Every modern car is the most complex and powerful mechatronic system average consumers purchase. I know I’m young, but I think I can still positively say automotive technology has come a long way in the past decade. It could be because I’ve primarily driven a 1994 Chrysler Concorde since I got my license, but driving a 2008-model car is an entire new experience.

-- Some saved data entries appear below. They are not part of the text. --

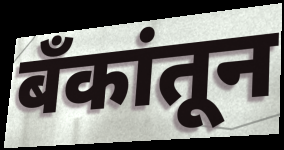
बँकांतून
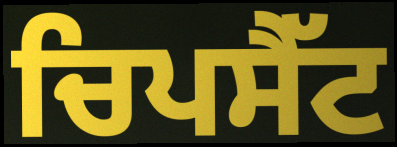
ਚਿਪਸੈੱਟ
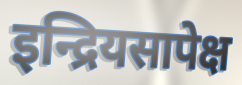
इन्द्रियसापेक्ष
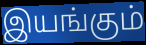
இயங்கும்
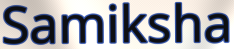
Samiksha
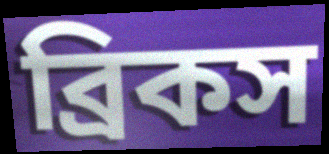
ব্রিকস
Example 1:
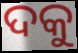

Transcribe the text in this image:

ଦକୁ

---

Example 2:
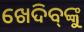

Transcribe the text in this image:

ଖେଦିବ୍‌ଙ୍କୁ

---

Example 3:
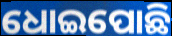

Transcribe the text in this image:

ଧୋଇପୋଛି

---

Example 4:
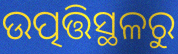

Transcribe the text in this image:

ଉତ୍ପତ୍ତିସ୍ଥଳରୁ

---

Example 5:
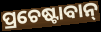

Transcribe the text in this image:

ପ୍ରଚେଷ୍ଟାବାନ୍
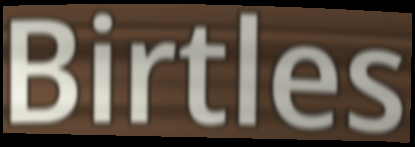
Birtles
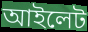
আইলেট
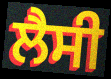
ਲੈਸੀ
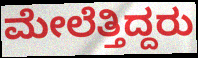
ಮೇಲೆತ್ತಿದ್ದರು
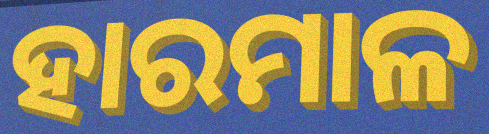
ହାରମାଳ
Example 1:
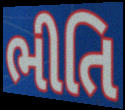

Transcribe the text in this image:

ભીતિ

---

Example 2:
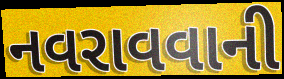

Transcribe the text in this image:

નવરાવવાની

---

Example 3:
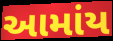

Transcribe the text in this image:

આમાંય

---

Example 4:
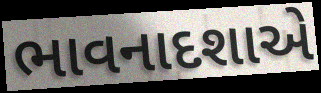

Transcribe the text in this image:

ભાવનાદશાએ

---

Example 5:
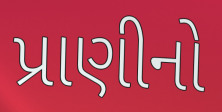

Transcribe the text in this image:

પ્રાણીનો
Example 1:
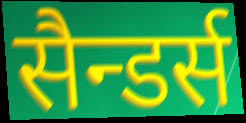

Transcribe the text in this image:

सैन्डर्स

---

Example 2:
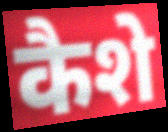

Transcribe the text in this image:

कैशे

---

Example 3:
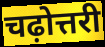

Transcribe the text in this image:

चढ़ोत्तरी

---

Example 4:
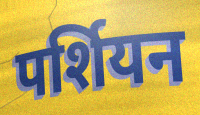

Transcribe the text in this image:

पर्शियन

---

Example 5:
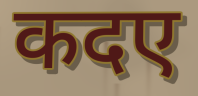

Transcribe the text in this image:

कदए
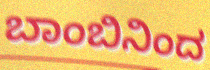
ಬಾಂಬಿನಿಂದ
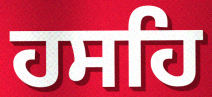
ਹਸਹਿ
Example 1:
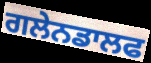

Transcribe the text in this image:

ਗਲੇਨਡਾਲਫ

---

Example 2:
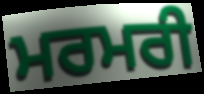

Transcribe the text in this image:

ਮਰਮਰੀ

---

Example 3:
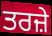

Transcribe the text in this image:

ਤਰਜ਼ੇ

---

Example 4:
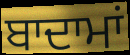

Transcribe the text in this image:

ਬਾਦਾਮਾਂ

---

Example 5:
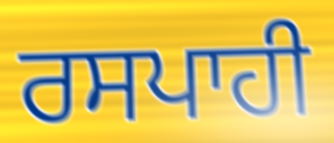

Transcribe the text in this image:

ਰਸਪਾਹੀ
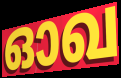
ഓഖ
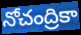
నోచంద్రికా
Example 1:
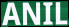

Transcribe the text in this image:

ANIL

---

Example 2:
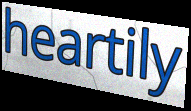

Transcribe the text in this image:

heartily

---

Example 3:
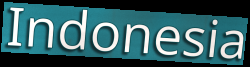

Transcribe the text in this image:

Indonesia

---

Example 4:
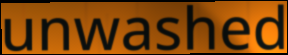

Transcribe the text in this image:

unwashed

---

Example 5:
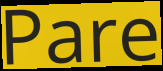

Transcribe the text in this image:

Pare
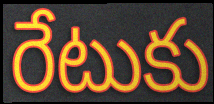
రేటుకు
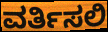
ವರ್ತಿಸಲಿ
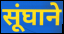
सूंघाने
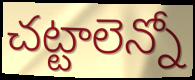
చట్టాలెన్నో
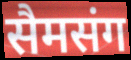
सैमसंग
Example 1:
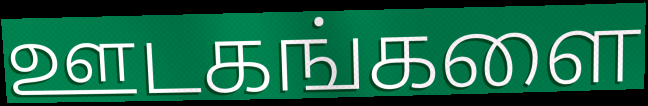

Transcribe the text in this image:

ஊடகங்களை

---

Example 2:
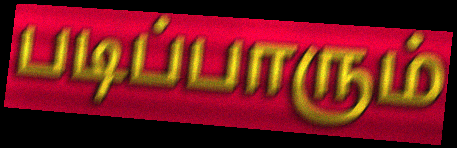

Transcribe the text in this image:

படிப்பாரும்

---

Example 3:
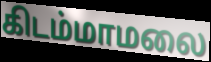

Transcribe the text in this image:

கிடம்மாமலை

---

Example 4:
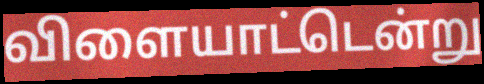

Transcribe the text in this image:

விளையாட்டென்று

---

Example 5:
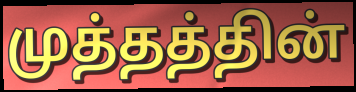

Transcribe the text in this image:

After a couple days of shopping and test-driving the Toyota Matrix, Subaru Impreza 2.5i 5-door, Mazda3 5-door, Pontiac Vibe and the Honda Fit Sport, I was relatively tired and sick of car shopping. Following a pushy salesperson turning me off to one dealership, I went to a Honda dealership expecting to see a car that was too small for what I needed – the Honda Fit. Yes, out of the variety of cars I looked at, it is by far the smallest car with the smallest engine, but moreover, it also has the lowest price, and ultimately it’s the car I chose. The car has front, side and curtain airbags, ABS, and the handy features like power locks and windows, fuel door open indicator – and I left out many for brevity, but amazingly these are all standard on the base model.
No doubt it’s a complex system, but then consider the standard Honda Drive-by-Wire system – your gas pedal is an electronic position sensor throttle control, rather than the normal mechanical cable or even newer hydraulic control of the throttle. A novel feature of the automatic transmission on the Sport model is the paddle shifters (yes, paddle shifters) located on the steering wheel. Switching gears doesn’t require any movement of the gas pedal. Simple tap into a different gear and with near no delay the car adjusts the throttle as necessary, changes gear and returns to the best match of how far your foot is depressing the gas pedal. To be honest it’s very mindless (good or bad), and I always think, when will car makers ditch the pedals and steering wheel all together? How about a joystick? At a whole different level, how about only inputting your final destination? I know we’re getter closer with autonomous vehicles like those in the DARPA Urban Challenge (like the GM-sponsored Carnegie Mellon vehicle).
Imagine controlling a car with a Windows PC: throttle, valve timing, speed, stability, position, and more. “Oh no, a BSOD while driving on the highway!” (Most current cars use firmware-based engine control units for this and other reasons.) Albeit potentially scary, I think it’s pretty cool that a computer will help me drive safer and more efficiently.